**Task requirements:** The response must consist of all the entries, duplicated without alteration.

**Records for processing:**
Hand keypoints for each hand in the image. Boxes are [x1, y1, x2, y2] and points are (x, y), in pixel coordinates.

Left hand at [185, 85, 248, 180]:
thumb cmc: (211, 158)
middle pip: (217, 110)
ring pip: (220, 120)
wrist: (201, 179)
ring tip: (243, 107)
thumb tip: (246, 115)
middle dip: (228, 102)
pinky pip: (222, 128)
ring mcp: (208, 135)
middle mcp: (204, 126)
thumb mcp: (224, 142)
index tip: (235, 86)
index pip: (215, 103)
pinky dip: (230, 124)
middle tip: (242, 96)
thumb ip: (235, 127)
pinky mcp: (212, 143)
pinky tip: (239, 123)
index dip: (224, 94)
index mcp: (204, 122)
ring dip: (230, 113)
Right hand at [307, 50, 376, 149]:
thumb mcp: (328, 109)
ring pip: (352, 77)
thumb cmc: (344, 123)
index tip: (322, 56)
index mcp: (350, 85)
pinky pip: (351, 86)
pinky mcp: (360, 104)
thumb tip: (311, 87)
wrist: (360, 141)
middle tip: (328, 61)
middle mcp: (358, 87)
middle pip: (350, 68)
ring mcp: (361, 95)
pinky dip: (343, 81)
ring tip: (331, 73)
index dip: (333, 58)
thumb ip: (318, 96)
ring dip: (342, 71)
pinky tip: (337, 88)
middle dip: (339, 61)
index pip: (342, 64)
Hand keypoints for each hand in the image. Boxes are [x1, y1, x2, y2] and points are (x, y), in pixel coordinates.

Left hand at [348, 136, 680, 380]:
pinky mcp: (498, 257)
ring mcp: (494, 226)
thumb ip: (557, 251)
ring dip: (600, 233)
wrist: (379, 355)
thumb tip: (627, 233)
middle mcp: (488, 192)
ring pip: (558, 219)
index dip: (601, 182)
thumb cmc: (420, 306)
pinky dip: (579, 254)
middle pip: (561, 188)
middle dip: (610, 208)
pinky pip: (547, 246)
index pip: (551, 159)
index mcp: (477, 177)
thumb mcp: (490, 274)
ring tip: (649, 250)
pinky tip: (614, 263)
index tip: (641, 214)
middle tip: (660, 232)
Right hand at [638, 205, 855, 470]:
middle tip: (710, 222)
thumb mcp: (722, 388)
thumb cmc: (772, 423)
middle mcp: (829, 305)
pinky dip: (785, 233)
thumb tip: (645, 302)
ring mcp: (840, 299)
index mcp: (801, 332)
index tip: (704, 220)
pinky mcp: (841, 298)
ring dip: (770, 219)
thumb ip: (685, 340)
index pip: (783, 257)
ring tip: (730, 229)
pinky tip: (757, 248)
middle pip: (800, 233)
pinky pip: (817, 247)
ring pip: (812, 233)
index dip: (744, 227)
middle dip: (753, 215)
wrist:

**Exercise result:**
Hand keypoints for each hand in the image. Boxes are [x1, y1, x2, y2] and points are (x, y), in pixel coordinates.

Left hand at [185, 85, 248, 180]:
thumb cmc: (211, 158)
middle pip: (217, 110)
ring pip: (220, 120)
wrist: (201, 179)
ring tip: (243, 107)
thumb tip: (246, 115)
middle dip: (228, 102)
pinky pip: (222, 128)
ring mcp: (208, 135)
middle mcp: (204, 126)
thumb mcp: (224, 142)
index tip: (235, 86)
index pip: (215, 103)
pinky dip: (230, 124)
middle tip: (242, 96)
thumb ip: (235, 127)
pinky mcp: (212, 143)
pinky tip: (239, 123)
index dip: (224, 94)
index mcp: (204, 122)
ring dip: (230, 113)
Right hand at [307, 50, 376, 149]:
thumb mcp: (328, 109)
ring pip: (352, 77)
thumb cmc: (344, 123)
index tip: (322, 56)
index mcp: (350, 85)
pinky pip: (351, 86)
pinky mcp: (360, 104)
thumb tip: (311, 87)
wrist: (360, 141)
middle tip: (328, 61)
middle mcp: (358, 87)
middle pip: (350, 68)
ring mcp: (361, 95)
pinky dip: (343, 81)
ring tip: (331, 73)
index dip: (333, 58)
thumb ip: (318, 96)
ring dip: (342, 71)
pinky tip: (337, 88)
middle dip: (339, 61)
index pip: (342, 64)
Hand keypoints for each hand in the image. Boxes are [x1, y1, x2, y2] and points are (x, y), in pixel coordinates.

Left hand at [348, 136, 680, 380]:
pinky mcp: (498, 257)
ring mcp: (494, 226)
thumb ip: (557, 251)
ring dip: (600, 233)
wrist: (379, 355)
thumb tip: (627, 233)
middle mcp: (488, 192)
ring pip: (558, 219)
index dip: (601, 182)
thumb cmc: (420, 306)
pinky dip: (579, 254)
middle pip: (561, 188)
middle dip: (610, 208)
pinky pip: (547, 246)
index pip: (551, 159)
index mcp: (477, 177)
thumb mcp: (490, 274)
ring tip: (649, 250)
pinky tip: (614, 263)
index tip: (641, 214)
middle tip: (660, 232)
Right hand at [638, 205, 855, 470]:
middle tip: (710, 222)
thumb mcp: (722, 388)
thumb cmc: (772, 423)
middle mcp: (829, 305)
pinky dip: (785, 233)
thumb tip: (645, 302)
ring mcp: (840, 299)
index mcp: (801, 332)
index tip: (704, 220)
pinky mcp: (841, 298)
ring dip: (770, 219)
thumb ip: (685, 340)
index pip: (783, 257)
ring tip: (730, 229)
pinky tip: (757, 248)
middle pip: (800, 233)
pinky pip: (817, 247)
ring pip: (812, 233)
index dip: (744, 227)
middle dip: (753, 215)
wrist:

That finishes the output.